Task data below:
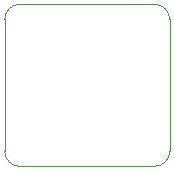
<source format=gm1>
%TF.GenerationSoftware,KiCad,Pcbnew,(6.0.9)*%
%TF.CreationDate,2023-01-19T16:03:38-06:00*%
%TF.ProjectId,LIS3MDL_DRV8833_Board,4c495333-4d44-44c5-9f44-525638383333,rev?*%
%TF.SameCoordinates,Original*%
%TF.FileFunction,Profile,NP*%
%FSLAX46Y46*%
G04 Gerber Fmt 4.6, Leading zero omitted, Abs format (unit mm)*
G04 Created by KiCad (PCBNEW (6.0.9)) date 2023-01-19 16:03:38*
%MOMM*%
%LPD*%
G01*
G04 APERTURE LIST*
%TA.AperFunction,Profile*%
%ADD10C,0.100000*%
%TD*%
G04 APERTURE END LIST*
D10*
X111760000Y-119380000D02*
G75*
G03*
X113030000Y-118110000I0J1270000D01*
G01*
X100330000Y-105664000D02*
X111760000Y-105664000D01*
X99060000Y-118110000D02*
G75*
G03*
X100330000Y-119380000I1270000J0D01*
G01*
X100330000Y-105664000D02*
G75*
G03*
X99060000Y-106934000I0J-1270000D01*
G01*
X113030000Y-106934000D02*
G75*
G03*
X111760000Y-105664000I-1270000J0D01*
G01*
X113030000Y-106934000D02*
X113030000Y-118110000D01*
X99060000Y-118110000D02*
X99060000Y-106934000D01*
X111760000Y-119380000D02*
X100330000Y-119380000D01*
M02*

</source>
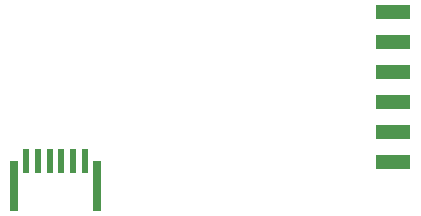
<source format=gtp>
G04 #@! TF.GenerationSoftware,KiCad,Pcbnew,8.0.7*
G04 #@! TF.CreationDate,2025-01-15T21:05:11+03:00*
G04 #@! TF.ProjectId,Connector,436f6e6e-6563-4746-9f72-2e6b69636164,rev?*
G04 #@! TF.SameCoordinates,Original*
G04 #@! TF.FileFunction,Paste,Top*
G04 #@! TF.FilePolarity,Positive*
%FSLAX46Y46*%
G04 Gerber Fmt 4.6, Leading zero omitted, Abs format (unit mm)*
G04 Created by KiCad (PCBNEW 8.0.7) date 2025-01-15 21:05:11*
%MOMM*%
%LPD*%
G01*
G04 APERTURE LIST*
%ADD10R,0.600000X2.000000*%
%ADD11R,0.700000X4.200000*%
%ADD12R,3.000000X1.250000*%
G04 APERTURE END LIST*
D10*
X131001100Y-111253600D03*
X132001100Y-111253600D03*
X133001100Y-111253600D03*
X134001100Y-111253600D03*
X135001100Y-111253600D03*
X136001100Y-111253600D03*
D11*
X130001100Y-113353600D03*
X137001100Y-113353600D03*
D12*
X162076100Y-98653600D03*
X162076100Y-101193600D03*
X162076100Y-103733600D03*
X162076100Y-106273600D03*
X162076100Y-108813600D03*
X162076100Y-111353600D03*
M02*

</source>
End of Task data.
The task. Return each line in the records that holds the string "ProjectId".

Answer box.
%TF.ProjectId,LIS3MDL_DRV8833_Board,4c495333-4d44-44c5-9f44-525638383333,rev?*%
G04 #@! TF.ProjectId,Connector,436f6e6e-6563-4746-9f72-2e6b69636164,rev?*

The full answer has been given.